Stored data entries
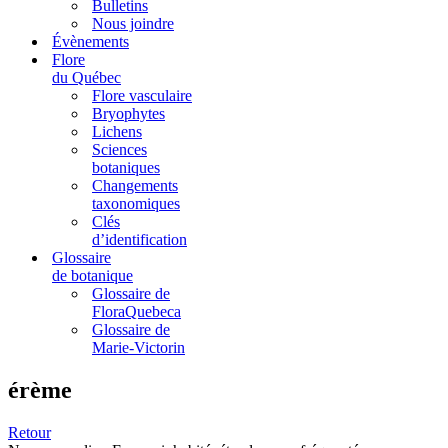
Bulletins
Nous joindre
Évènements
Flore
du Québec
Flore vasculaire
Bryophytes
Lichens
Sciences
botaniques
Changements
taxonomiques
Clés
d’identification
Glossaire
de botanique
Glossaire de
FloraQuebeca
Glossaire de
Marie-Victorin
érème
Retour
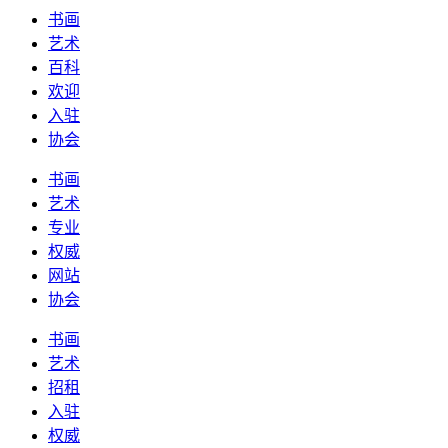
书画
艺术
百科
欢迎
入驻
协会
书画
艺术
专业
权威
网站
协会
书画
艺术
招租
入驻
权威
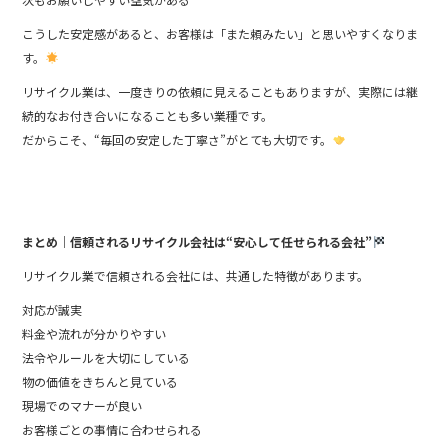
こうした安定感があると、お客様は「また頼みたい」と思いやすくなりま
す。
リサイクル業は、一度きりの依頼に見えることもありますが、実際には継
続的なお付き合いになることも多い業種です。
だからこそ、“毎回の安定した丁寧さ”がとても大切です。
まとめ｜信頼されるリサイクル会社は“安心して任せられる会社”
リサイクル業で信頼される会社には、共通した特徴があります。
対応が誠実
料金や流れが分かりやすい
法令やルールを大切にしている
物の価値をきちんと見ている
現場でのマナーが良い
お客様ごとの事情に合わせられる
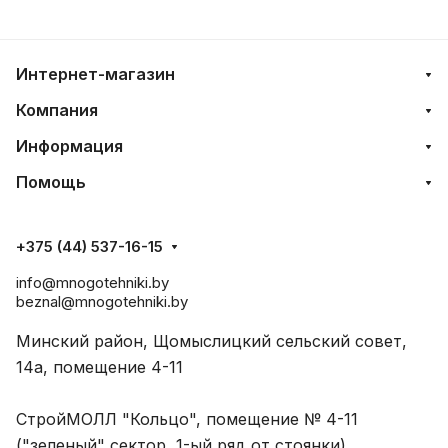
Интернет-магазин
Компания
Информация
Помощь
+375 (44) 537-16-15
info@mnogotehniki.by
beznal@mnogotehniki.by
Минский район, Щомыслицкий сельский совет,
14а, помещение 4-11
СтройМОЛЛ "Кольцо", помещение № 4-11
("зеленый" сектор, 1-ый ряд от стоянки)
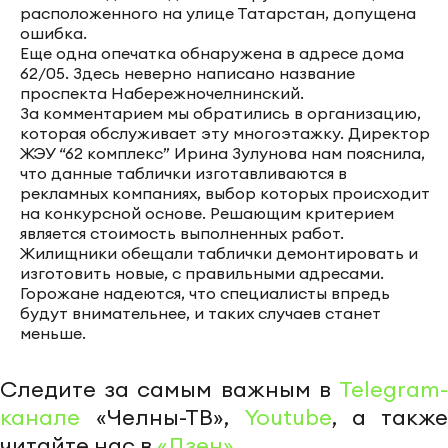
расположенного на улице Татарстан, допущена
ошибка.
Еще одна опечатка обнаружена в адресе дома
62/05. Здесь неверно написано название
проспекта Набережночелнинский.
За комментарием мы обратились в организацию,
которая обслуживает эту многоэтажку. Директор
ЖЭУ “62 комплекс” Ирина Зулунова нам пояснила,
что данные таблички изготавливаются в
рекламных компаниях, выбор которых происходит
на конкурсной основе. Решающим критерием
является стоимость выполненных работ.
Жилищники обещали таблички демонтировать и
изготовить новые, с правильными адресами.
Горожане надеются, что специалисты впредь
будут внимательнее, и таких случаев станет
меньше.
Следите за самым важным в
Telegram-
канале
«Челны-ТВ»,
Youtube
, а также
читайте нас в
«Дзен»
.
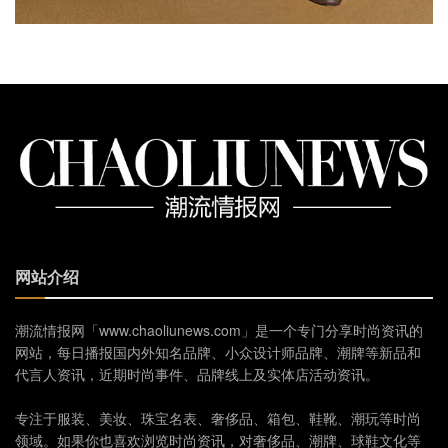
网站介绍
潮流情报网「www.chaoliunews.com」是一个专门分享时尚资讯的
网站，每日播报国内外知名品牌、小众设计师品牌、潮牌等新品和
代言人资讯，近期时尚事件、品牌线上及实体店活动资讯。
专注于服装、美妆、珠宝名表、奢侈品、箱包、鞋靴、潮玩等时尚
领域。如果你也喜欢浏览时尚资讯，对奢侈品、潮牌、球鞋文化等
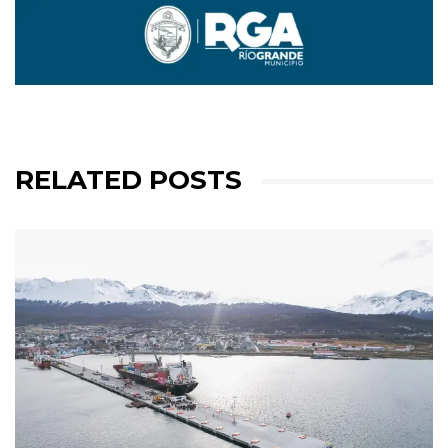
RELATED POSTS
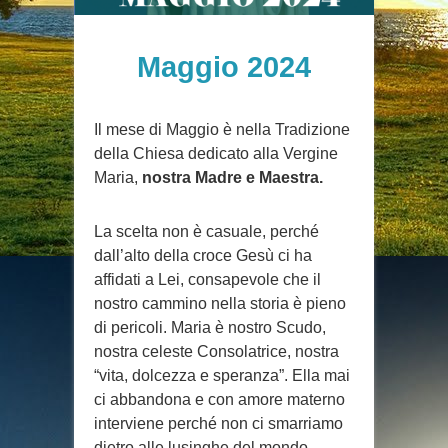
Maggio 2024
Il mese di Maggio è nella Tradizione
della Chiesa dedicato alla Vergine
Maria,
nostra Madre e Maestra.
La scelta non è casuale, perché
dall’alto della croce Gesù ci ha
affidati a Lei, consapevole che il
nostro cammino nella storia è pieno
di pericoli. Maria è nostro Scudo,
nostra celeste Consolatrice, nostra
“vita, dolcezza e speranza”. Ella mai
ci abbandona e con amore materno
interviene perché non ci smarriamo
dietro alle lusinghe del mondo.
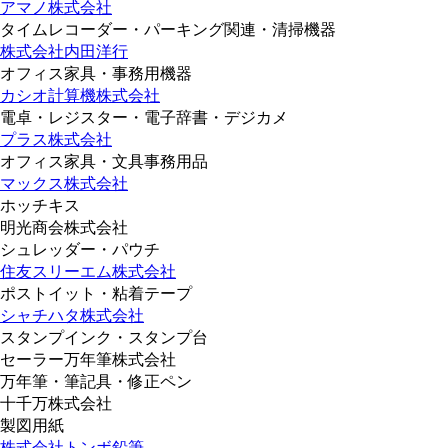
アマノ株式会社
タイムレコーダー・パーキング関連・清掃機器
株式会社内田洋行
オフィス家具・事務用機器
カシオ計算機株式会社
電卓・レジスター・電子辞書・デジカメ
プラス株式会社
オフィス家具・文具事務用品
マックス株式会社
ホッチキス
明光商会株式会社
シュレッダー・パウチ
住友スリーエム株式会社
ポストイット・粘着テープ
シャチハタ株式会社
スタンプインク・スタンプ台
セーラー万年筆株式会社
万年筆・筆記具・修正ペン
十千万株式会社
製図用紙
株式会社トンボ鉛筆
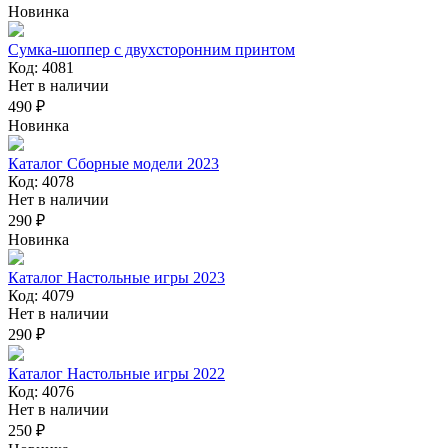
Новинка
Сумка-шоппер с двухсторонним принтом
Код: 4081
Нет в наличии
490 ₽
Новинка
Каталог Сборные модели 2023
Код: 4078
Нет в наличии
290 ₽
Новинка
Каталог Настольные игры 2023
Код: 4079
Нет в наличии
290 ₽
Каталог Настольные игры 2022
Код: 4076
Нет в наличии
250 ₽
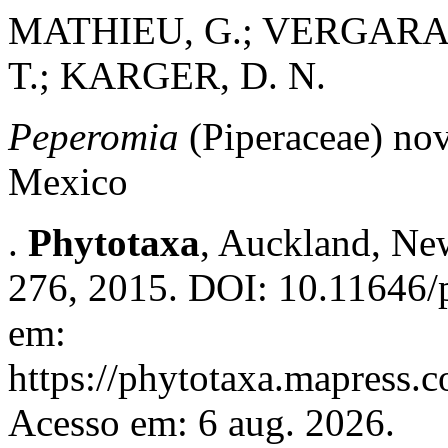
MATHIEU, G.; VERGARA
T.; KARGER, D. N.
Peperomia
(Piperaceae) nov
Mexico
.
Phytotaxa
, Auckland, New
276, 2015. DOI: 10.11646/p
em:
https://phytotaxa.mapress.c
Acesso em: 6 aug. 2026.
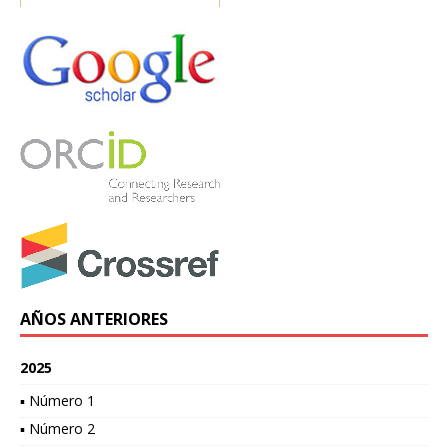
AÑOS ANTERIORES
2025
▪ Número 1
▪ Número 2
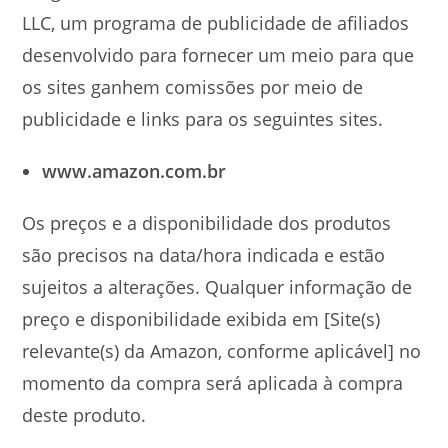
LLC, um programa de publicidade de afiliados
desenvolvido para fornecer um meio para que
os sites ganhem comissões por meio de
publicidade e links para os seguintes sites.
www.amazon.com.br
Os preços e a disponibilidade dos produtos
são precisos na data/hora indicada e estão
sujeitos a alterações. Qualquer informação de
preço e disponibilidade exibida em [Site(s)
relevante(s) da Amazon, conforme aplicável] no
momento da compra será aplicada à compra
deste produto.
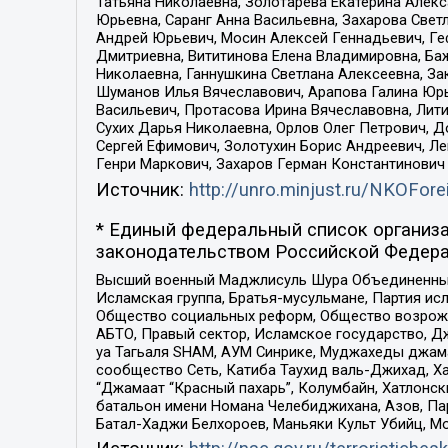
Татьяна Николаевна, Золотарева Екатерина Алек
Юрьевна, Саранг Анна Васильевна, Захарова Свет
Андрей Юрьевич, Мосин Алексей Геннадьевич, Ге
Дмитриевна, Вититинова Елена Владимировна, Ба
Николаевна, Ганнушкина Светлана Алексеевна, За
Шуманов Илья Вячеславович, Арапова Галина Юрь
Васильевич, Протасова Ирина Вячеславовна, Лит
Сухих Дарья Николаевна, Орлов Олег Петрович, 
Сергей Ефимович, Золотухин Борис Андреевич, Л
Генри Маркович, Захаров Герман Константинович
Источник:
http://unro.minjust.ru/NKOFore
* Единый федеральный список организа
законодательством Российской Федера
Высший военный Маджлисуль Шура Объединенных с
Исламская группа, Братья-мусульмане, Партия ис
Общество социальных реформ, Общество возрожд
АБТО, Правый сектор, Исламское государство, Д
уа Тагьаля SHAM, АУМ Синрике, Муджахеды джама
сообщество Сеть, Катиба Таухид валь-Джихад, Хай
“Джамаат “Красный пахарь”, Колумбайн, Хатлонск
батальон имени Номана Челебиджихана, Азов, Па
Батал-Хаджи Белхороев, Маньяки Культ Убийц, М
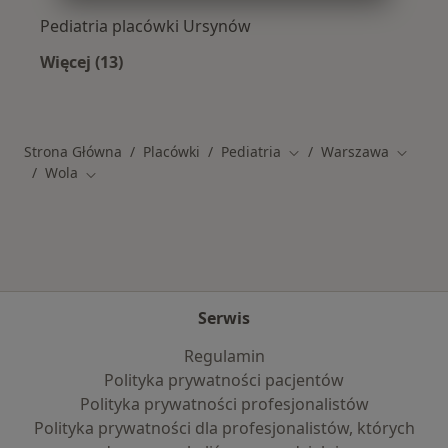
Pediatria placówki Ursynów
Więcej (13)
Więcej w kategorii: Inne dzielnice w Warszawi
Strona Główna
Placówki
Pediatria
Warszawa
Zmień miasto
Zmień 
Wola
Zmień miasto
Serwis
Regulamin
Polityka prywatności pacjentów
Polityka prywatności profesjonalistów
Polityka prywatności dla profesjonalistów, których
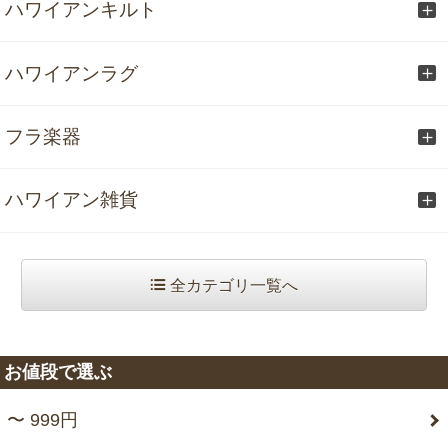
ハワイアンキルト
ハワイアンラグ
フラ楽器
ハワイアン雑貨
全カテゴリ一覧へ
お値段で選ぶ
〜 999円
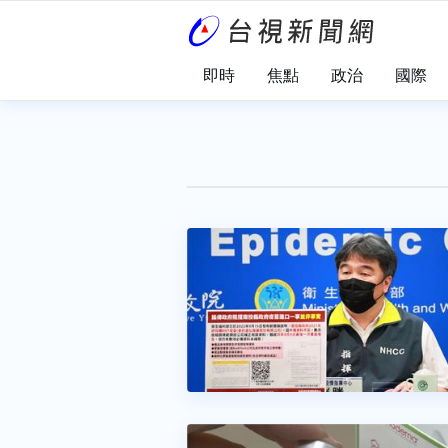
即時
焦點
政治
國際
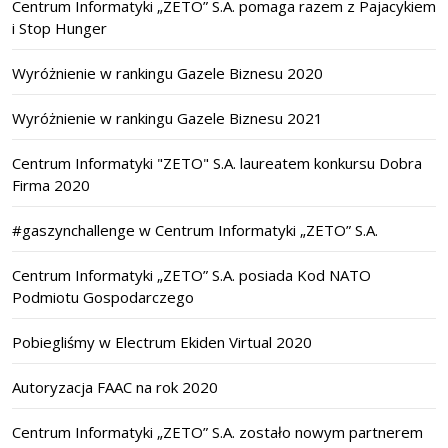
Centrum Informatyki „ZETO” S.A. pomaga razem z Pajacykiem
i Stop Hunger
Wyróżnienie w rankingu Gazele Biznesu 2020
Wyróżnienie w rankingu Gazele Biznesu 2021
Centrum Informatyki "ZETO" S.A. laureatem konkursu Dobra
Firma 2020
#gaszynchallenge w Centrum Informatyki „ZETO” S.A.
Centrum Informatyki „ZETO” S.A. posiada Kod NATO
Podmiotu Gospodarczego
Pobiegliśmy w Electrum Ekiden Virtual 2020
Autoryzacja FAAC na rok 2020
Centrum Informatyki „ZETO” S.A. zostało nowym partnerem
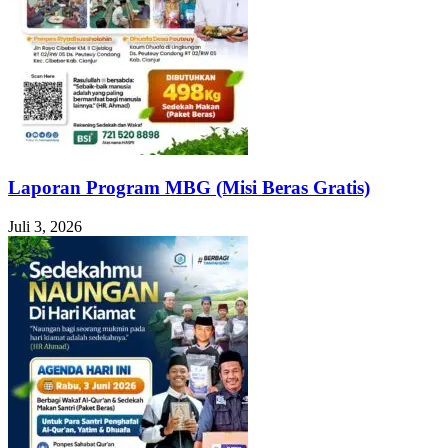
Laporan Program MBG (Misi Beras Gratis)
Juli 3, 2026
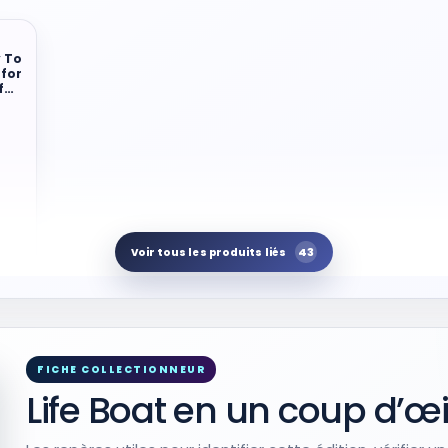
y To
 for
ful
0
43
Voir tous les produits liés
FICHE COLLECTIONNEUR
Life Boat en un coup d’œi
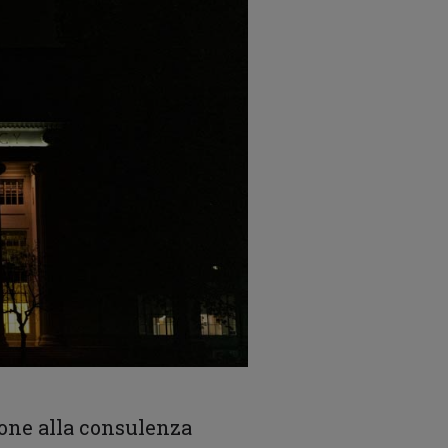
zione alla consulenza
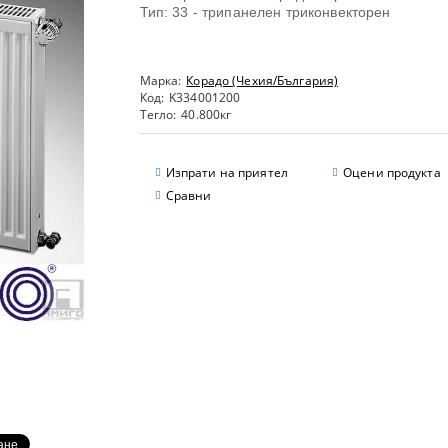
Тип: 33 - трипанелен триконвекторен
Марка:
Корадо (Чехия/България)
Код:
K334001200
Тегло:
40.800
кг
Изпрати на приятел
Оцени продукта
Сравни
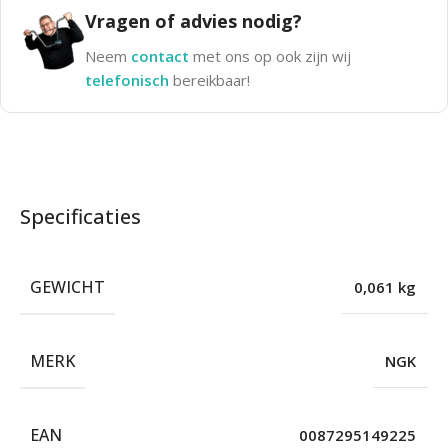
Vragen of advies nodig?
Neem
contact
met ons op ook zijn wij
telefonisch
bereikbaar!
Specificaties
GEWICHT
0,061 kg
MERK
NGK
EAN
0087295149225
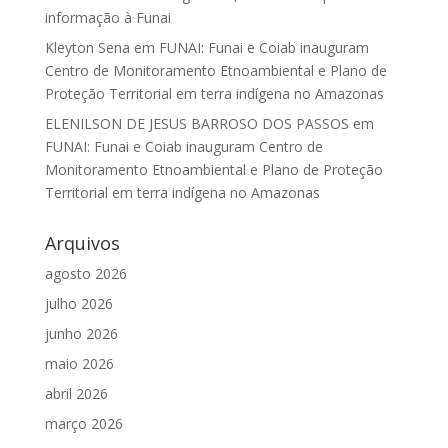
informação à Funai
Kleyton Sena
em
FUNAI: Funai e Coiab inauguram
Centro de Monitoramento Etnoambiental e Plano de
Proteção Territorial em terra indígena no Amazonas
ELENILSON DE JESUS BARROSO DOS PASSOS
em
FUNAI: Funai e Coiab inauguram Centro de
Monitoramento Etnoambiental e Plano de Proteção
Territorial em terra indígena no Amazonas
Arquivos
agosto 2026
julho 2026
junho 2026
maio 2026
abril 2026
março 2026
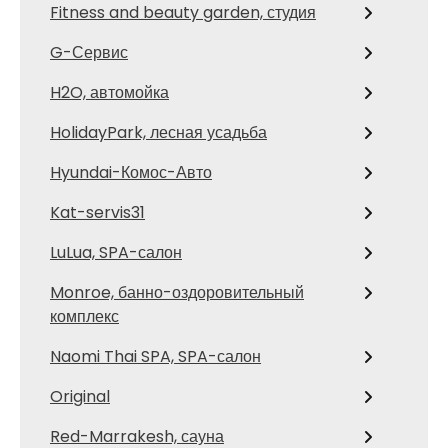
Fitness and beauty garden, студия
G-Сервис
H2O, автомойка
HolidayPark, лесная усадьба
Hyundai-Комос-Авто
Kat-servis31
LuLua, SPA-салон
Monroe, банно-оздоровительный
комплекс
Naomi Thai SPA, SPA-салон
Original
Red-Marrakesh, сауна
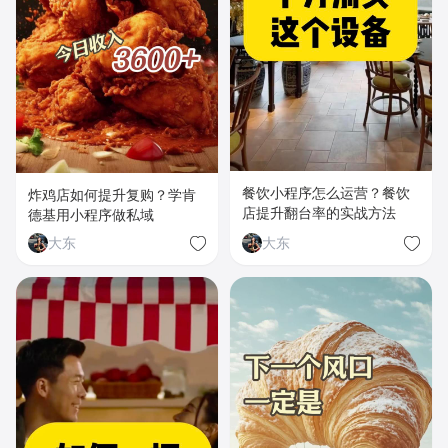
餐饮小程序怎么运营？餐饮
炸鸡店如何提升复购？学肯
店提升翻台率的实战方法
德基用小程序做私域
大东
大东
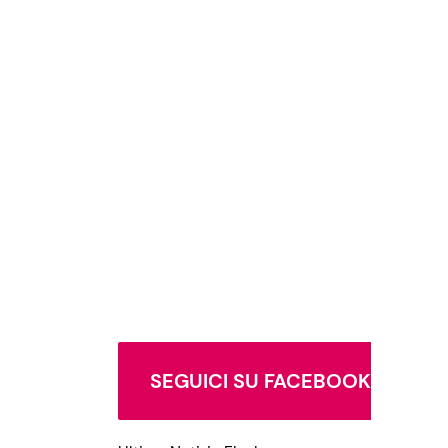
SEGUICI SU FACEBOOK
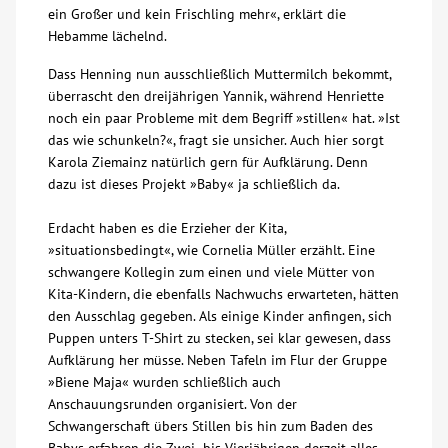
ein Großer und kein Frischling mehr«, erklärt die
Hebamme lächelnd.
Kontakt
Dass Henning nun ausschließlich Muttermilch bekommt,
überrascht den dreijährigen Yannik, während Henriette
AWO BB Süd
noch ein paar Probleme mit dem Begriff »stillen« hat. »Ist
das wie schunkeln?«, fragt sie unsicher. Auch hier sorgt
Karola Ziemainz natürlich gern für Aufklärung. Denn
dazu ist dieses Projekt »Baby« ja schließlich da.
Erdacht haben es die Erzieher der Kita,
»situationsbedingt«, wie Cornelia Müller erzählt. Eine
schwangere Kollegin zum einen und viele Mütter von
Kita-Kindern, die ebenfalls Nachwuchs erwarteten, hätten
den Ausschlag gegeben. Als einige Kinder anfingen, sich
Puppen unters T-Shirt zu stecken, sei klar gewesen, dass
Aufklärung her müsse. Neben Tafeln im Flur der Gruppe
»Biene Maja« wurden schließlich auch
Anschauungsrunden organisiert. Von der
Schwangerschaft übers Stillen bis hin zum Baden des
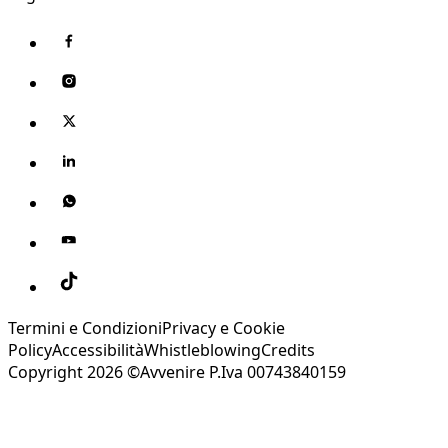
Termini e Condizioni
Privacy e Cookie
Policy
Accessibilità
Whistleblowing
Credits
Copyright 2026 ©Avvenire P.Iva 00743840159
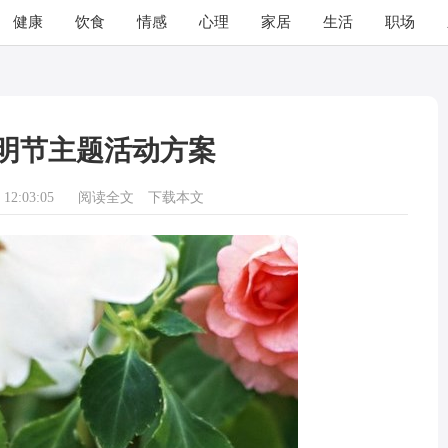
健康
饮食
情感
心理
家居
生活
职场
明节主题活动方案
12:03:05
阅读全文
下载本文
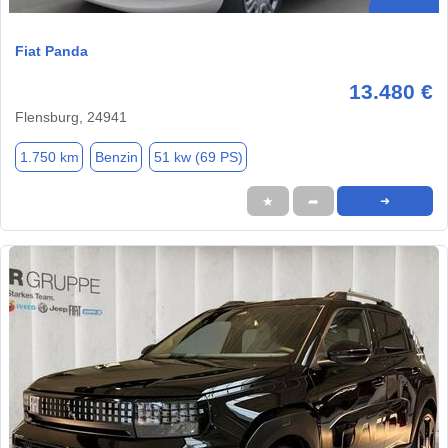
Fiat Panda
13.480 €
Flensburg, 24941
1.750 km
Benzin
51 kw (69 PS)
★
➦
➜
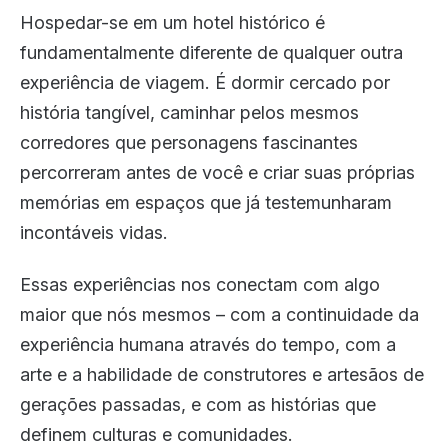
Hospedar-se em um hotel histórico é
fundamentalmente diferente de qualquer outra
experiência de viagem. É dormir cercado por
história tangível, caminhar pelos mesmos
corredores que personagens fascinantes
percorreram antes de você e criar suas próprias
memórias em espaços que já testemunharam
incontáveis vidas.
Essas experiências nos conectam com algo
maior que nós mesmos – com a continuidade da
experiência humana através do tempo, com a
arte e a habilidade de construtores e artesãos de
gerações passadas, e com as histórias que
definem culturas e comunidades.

AIM OF THE TASK
Nothing but the lines from the top of the data above through the line containing "14а, помещение 4-11" should be output, exactly as written and without the pictures.

COMPLETED TASK
Bulletins
Nous joindre
Évènements
Flore
du Québec
Flore vasculaire
Bryophytes
Lichens
Sciences
botaniques
Changements
taxonomiques
Clés
d’identification
Glossaire
de botanique
Glossaire de
FloraQuebeca
Glossaire de
Marie-Victorin
érème
Retour
书画
艺术
百科
欢迎
入驻
协会
书画
艺术
专业
权威
网站
协会
书画
艺术
招租
入驻
权威
こうした安定感があると、お客様は「また頼みたい」と思いやすくなりま
す。
リサイクル業は、一度きりの依頼に見えることもありますが、実際には継
続的なお付き合いになることも多い業種です。
だからこそ、“毎回の安定した丁寧さ”がとても大切です。
まとめ｜信頼されるリサイクル会社は“安心して任せられる会社”
リサイクル業で信頼される会社には、共通した特徴があります。
対応が誠実
料金や流れが分かりやすい
法令やルールを大切にしている
物の価値をきちんと見ている
現場でのマナーが良い
お客様ごとの事情に合わせられる
Интернет-магазин
Компания
Информация
Помощь
+375 (44) 537-16-15
info@mnogotehniki.by
beznal@mnogotehniki.by
Минский район, Щомыслицкий сельский совет,
14а, помещение 4-11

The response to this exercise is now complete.